You don't need a report to tell you that many American families are struggling to make ends meet -- and can only dream of the concept of saving. But in case you had any doubt, research released this week by the Consumer Federation of America (CFA) and Certified Financial Planner Board of Standards (CFP Board) confirmed it.
Oh, and one more tidbit for your "well, duh!" file: The survey also shows that those who have prepared a personal financial plan feel more confident and report more success managing money, savings, and investments than those who have not.
While the findings are more depressing than illuminating, they're none the worth sharing, just in case you want to refute someone who is delusional enough to think the economy is doing just fine.
Nearly two-fifths (38%) of the 1,508 household financial decision makers surveyed said they live paycheck-to-paycheck, up from 32% in 1997. Less than one-third (30%) indicated they felt comfortable financially -- down from 38% in 1997 -- and only about one-third (34%) think that they can afford to retire by age 65. The survey was conducted by Princeton Survey Research Associates International (PSRAI).

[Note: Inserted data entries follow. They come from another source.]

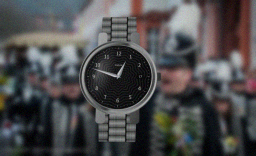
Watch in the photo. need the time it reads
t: 12:48
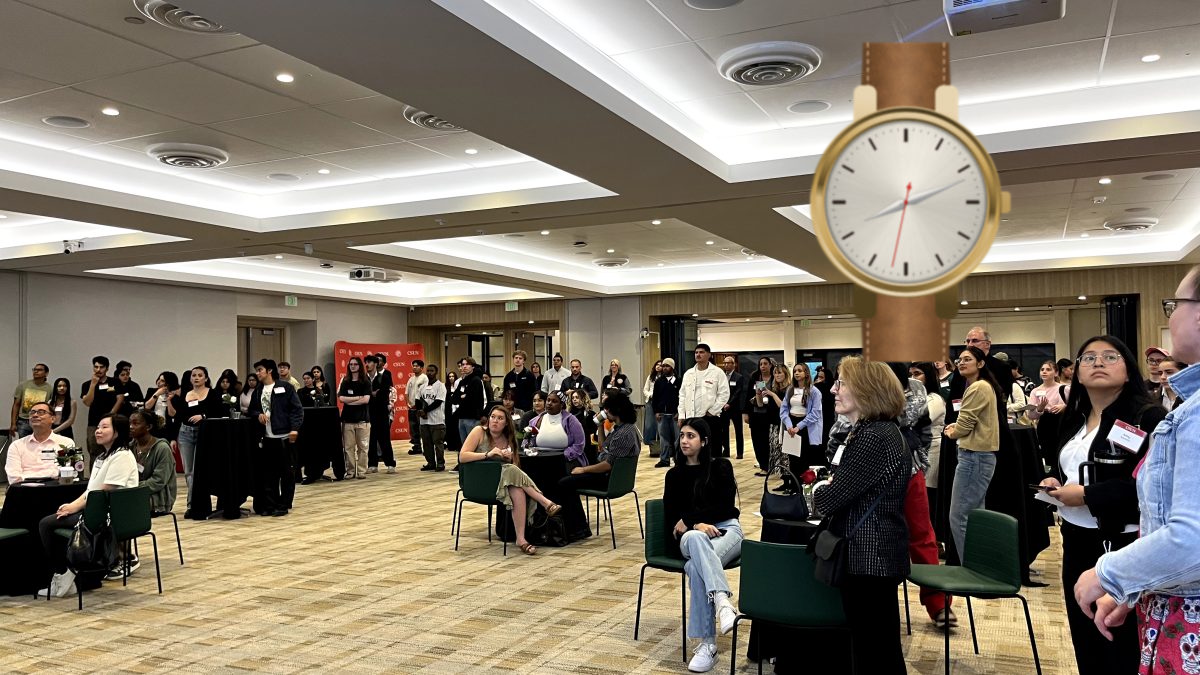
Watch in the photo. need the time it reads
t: 8:11:32
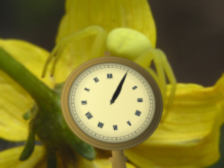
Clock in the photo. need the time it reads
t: 1:05
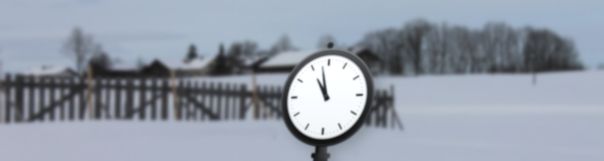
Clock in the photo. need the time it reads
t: 10:58
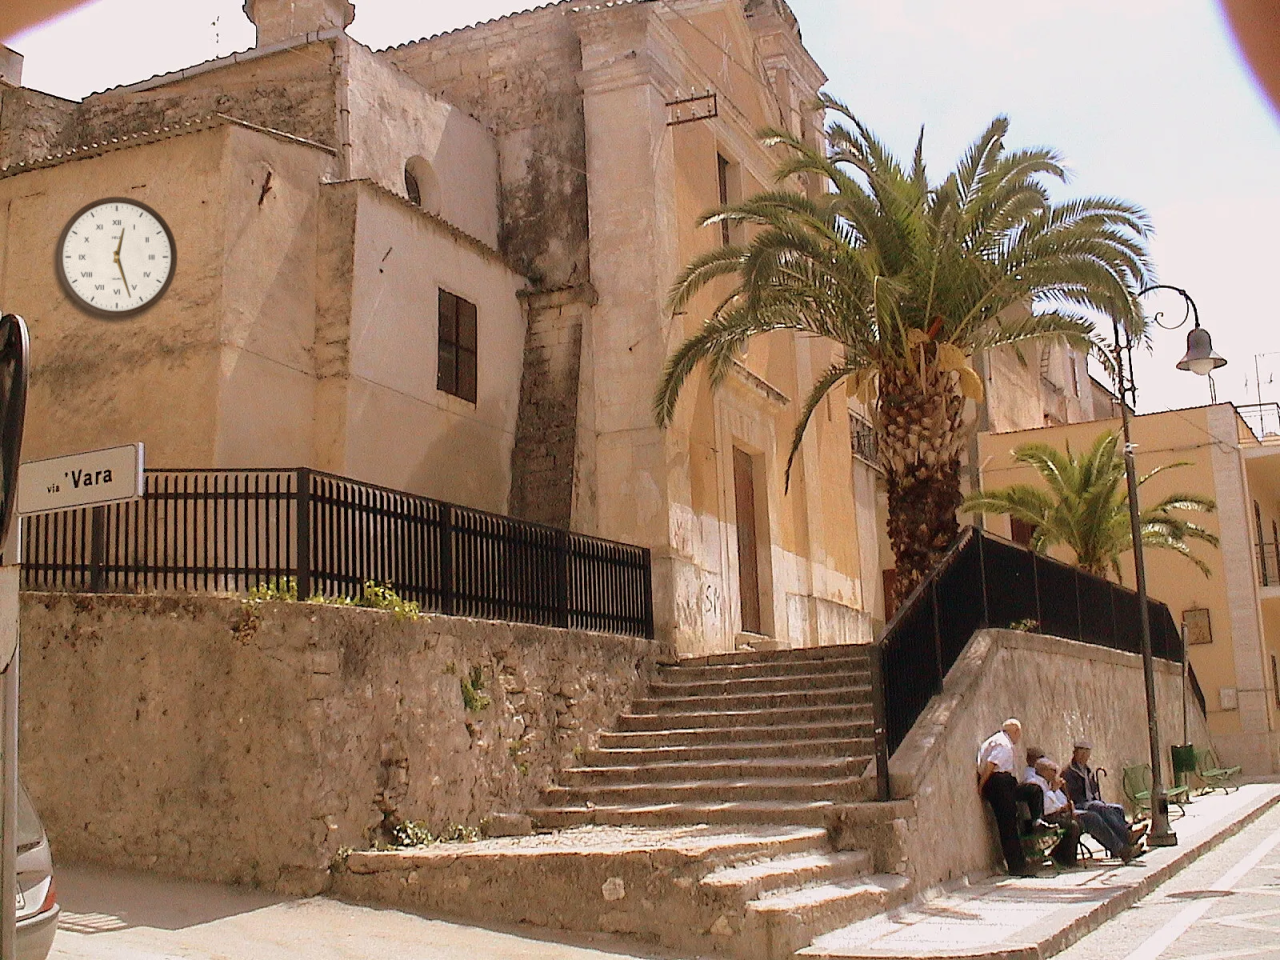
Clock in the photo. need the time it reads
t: 12:27
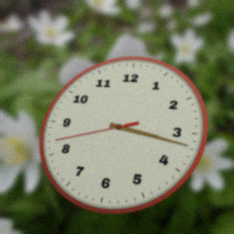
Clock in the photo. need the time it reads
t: 3:16:42
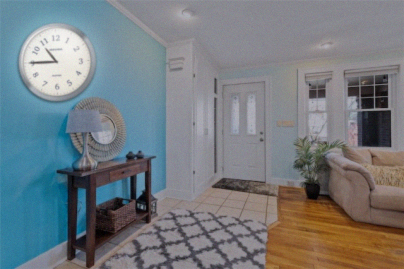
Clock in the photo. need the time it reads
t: 10:45
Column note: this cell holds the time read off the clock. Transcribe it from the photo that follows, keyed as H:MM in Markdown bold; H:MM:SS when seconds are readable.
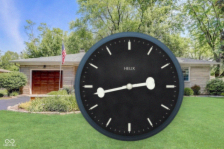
**2:43**
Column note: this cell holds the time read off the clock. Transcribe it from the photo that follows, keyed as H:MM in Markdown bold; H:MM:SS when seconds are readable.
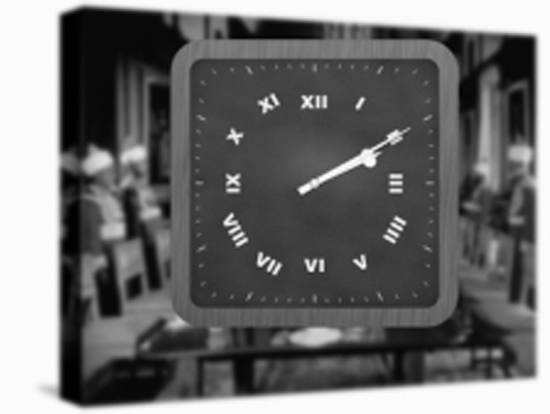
**2:10**
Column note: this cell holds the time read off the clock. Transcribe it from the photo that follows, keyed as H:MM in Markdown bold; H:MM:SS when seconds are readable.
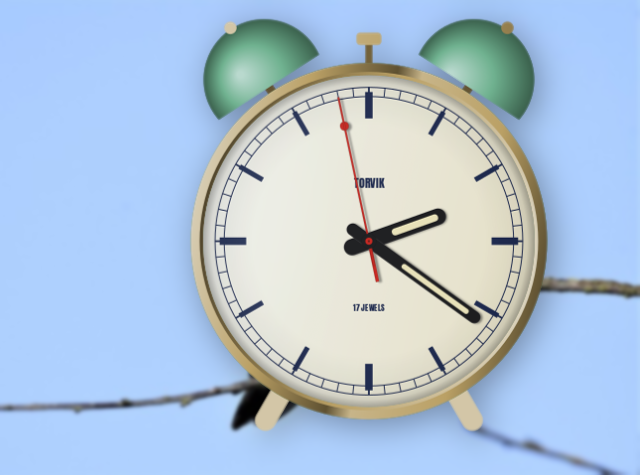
**2:20:58**
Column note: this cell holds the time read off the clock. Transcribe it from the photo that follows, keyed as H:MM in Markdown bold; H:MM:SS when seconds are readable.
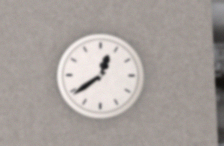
**12:39**
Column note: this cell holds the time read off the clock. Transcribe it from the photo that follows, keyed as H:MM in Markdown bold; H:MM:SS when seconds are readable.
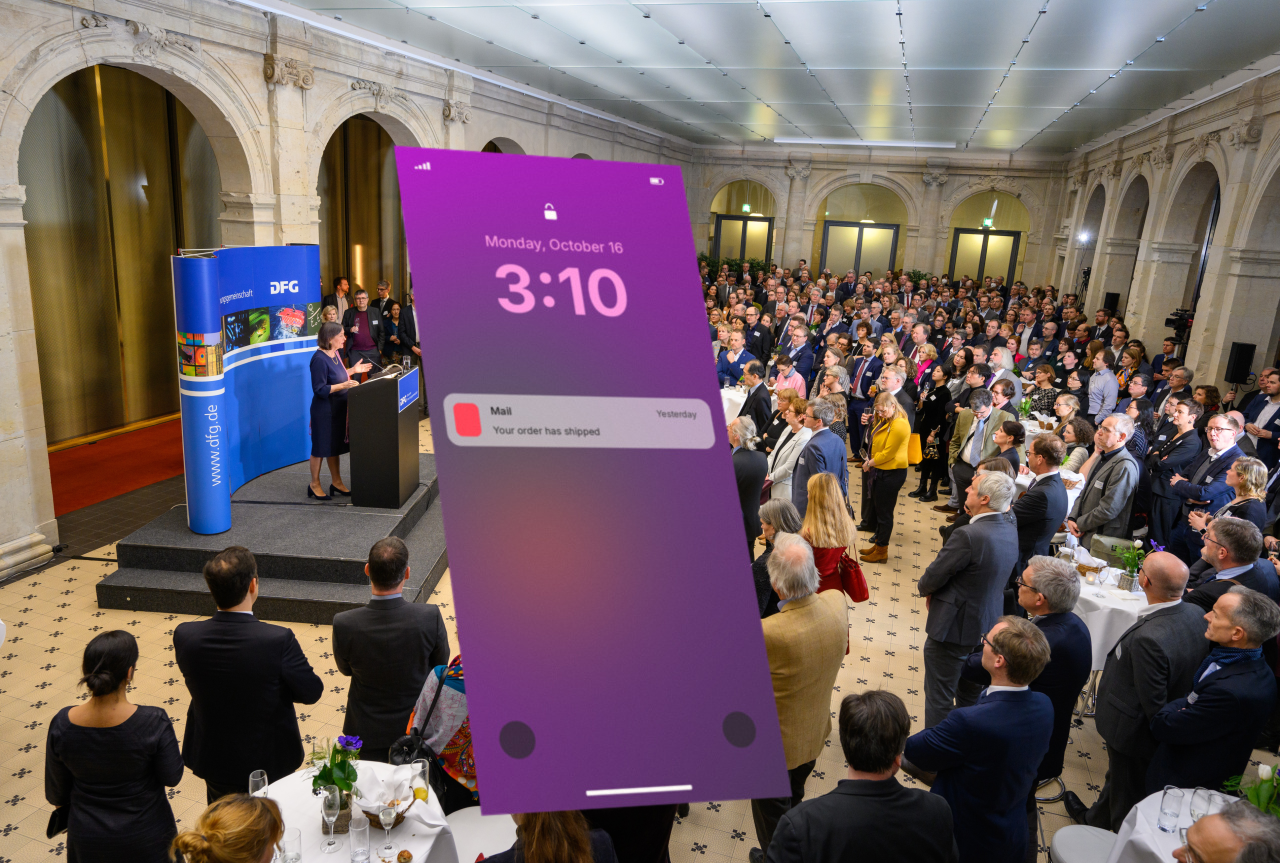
**3:10**
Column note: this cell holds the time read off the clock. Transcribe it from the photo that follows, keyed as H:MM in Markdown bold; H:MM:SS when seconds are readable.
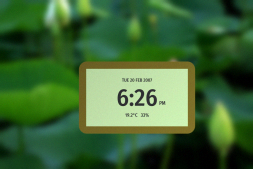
**6:26**
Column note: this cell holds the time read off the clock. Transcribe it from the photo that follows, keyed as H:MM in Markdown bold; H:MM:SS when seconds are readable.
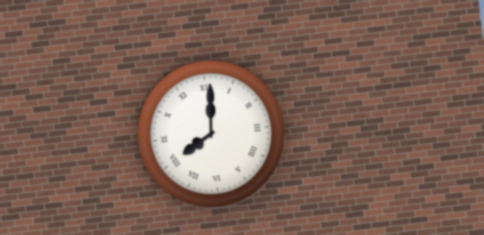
**8:01**
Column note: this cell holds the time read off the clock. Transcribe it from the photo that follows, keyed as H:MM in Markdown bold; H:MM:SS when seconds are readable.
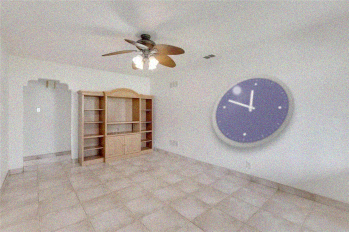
**11:48**
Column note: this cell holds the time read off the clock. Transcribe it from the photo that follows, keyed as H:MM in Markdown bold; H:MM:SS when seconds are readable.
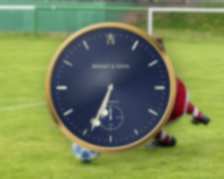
**6:34**
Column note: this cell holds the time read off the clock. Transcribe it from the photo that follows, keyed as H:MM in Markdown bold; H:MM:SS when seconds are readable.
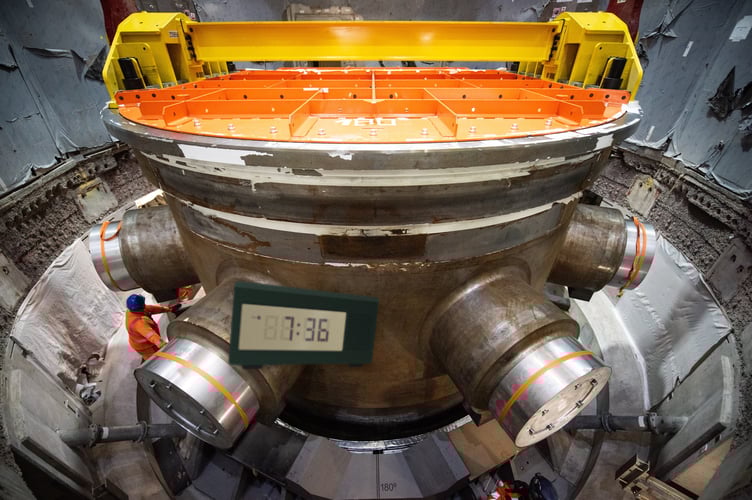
**7:36**
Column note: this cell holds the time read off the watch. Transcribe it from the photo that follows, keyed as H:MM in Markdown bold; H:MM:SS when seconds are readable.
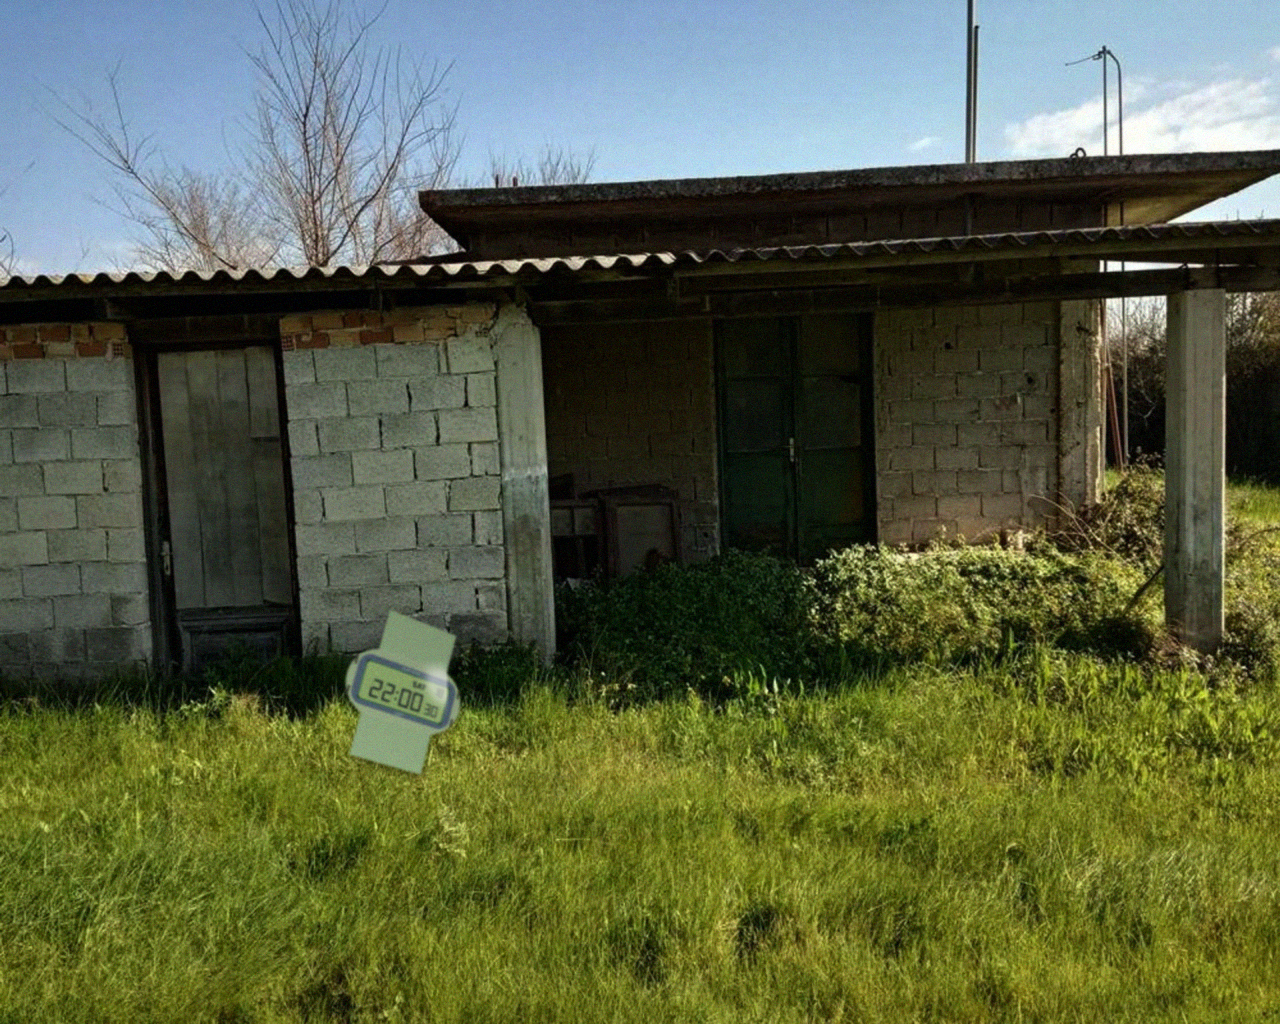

Those with financial plans -- and, I suspect, jobs -- feel better about their situations than those who don't have them. They're more likely to feel they are on pace to meet all of their financial goals, such as saving for retirement or for emergencies; feel "very confident" about managing money, savings, and investments; and are more likely to describe themselves as living comfortably.
The problem is only 31% of respondents said they had a comprehensive financial plan. About two-thirds (65%), however, reported that they follow a plan for at least one of their savings goals.
The survey also found more than half of respondents said "it's hard for me to know who to trust for financial advice" (55%), "investing seems complicated" (52%), and "I'm worried about losing my money if I invest it" (55%).
Kevin R. Keller, CEO of CFP Board, called those fears understandable given recent revelations about financial fraud, and the manipulation and abuse of clients by dubious financial professionals. Do you agree? More importantly, do you think fear of investing is perpetuating this cycle of financial gloom-and-doom -- paycheck-to-paycheck living, with no real end in sight?